Capítulo 1
INEVITABLE
La llamada de alerta activó el protocolo de respuesta de las unidades cercanas al perímetro del Instituto Nacional de Virología de la enorme ciudad. Una persona completamente cubierta con un traje de bioseguridad había abandonado el recinto tan rápido como pudo y luego de abordar su vehículo partió de allí a toda velocidad.
Una patrulla identificó el coche en cuestión y empezó a seguirle desde el kilómetro 7 de la vía perimetral. Desde un retén de la policía de tránsito cuyos oficiales fueron advertidos, hicieron señales al conductor para que se detuviera, pero este les ignoró al tiempo de acelerar su marcha.
Otras patrullas se unieron a la persecución, al igual que un helicóptero de un canal local cuyos periodistas interceptaron la señal de radio y decidieron no perderse de la primicia que prometía alimentar el rating de una jornada, hasta el momento aburridora.
Finalmente, una barricada puso término al desplazamiento del coche que no tuvo más remedio que detenerse a prudente distancia. Quien conducía se bajó del vehículo y de manera desesperada agitaba sus brazos y hacía señas a los policías para que no se acercaran.

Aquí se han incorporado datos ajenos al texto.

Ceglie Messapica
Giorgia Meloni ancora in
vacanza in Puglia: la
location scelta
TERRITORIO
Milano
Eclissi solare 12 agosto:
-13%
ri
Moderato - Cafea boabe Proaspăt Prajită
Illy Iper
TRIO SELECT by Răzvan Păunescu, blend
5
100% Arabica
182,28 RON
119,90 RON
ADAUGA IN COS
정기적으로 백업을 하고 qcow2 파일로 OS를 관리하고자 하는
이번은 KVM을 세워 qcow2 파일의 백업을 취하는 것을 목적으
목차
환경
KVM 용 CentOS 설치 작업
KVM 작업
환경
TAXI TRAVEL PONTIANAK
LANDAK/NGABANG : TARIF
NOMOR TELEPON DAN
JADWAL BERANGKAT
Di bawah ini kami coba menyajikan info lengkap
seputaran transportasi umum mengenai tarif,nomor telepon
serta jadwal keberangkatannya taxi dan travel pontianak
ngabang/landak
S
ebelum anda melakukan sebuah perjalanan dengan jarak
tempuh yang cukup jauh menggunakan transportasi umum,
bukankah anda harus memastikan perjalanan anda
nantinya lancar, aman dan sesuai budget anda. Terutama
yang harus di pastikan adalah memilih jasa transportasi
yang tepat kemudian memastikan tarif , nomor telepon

Megáfono en mano, un oficial solicitó al sujeto que pusiera sus manos sobre el coche y conservara la calma. De nuevo ignoró la solicitud y de manera desesperada seguía haciendo señas con sus brazos, también gritaba, pero la protección sobre su cabeza distorsionaba el sonido, al tiempo que la ansiedad crecía.

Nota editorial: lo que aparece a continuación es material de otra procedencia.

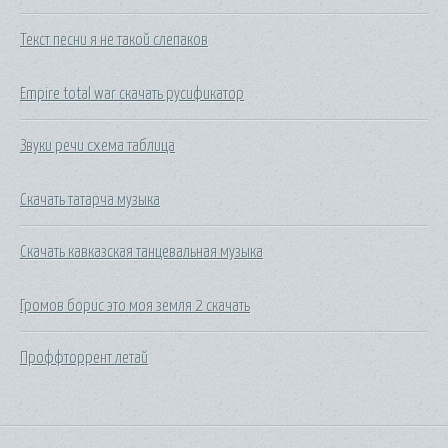
Текст песни я не такой слепаков
Empire total war скачать русификатор
Звуки речи схема таблица
Скачать татарча музыка
Скачать кавказская танцевальная музыка
Громов борис это моя земля 2 скачать
Проффторрент летай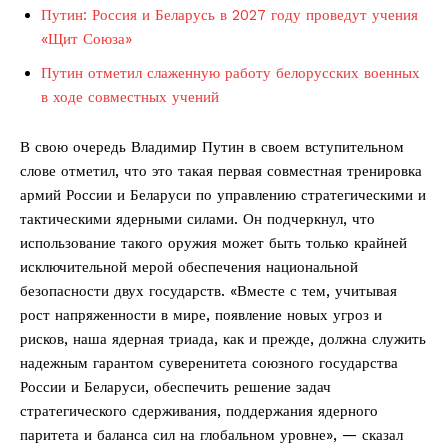
Путин: Россия и Беларусь в 2027 году проведут учения
«Щит Союза»
Путин отметил слаженную работу белорусских военных
в ходе совместных учений
В свою очередь Владимир Путин в своем вступительном
слове отметил, что это такая первая совместная тренировка
армий России и Беларуси по управлению стратегическими и
тактическими ядерными силами. Он подчеркнул, что
использование такого оружия может быть только крайней
исключительной мерой обеспечения национальной
безопасности двух государств. «Вместе с тем, учитывая
рост напряженности в мире, появление новых угроз и
рисков, наша ядерная триада, как и прежде, должна служить
надежным гарантом суверенитета союзного государства
России и Беларуси, обеспечить решение задач
стратегического сдерживания, поддержания ядерного
паритета и баланса сил на глобальном уровне», — сказал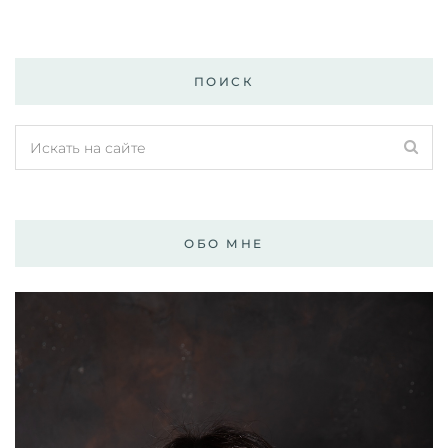
ПОИСК
ОБО МНЕ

Los oficiales sacaron sus armas y empezaron a acercarse, el helicóptero volaba cada vez más bajo. El conductor del vehículo se metió al coche a buscar papel y algo para escribir, encontró una hoja y un marcador grueso en la guantera. Al salir nuevamente del vehículo, uno de los oficiales gritó: “¡Está armado!”
Tres disparos impactaron la humanidad del conductor. Cuatro oficiales se acercaron al cuerpo tendido en el piso, uno de ellos le quitó la protección que llevaba sobre su cabeza, se trataba de una mujer.
— Quise advertirles que no se acercaran. Manipulé el virus más peligroso y me contaminé por accidente. Ahora su propagación será inevitable. —Dicho esto, murió.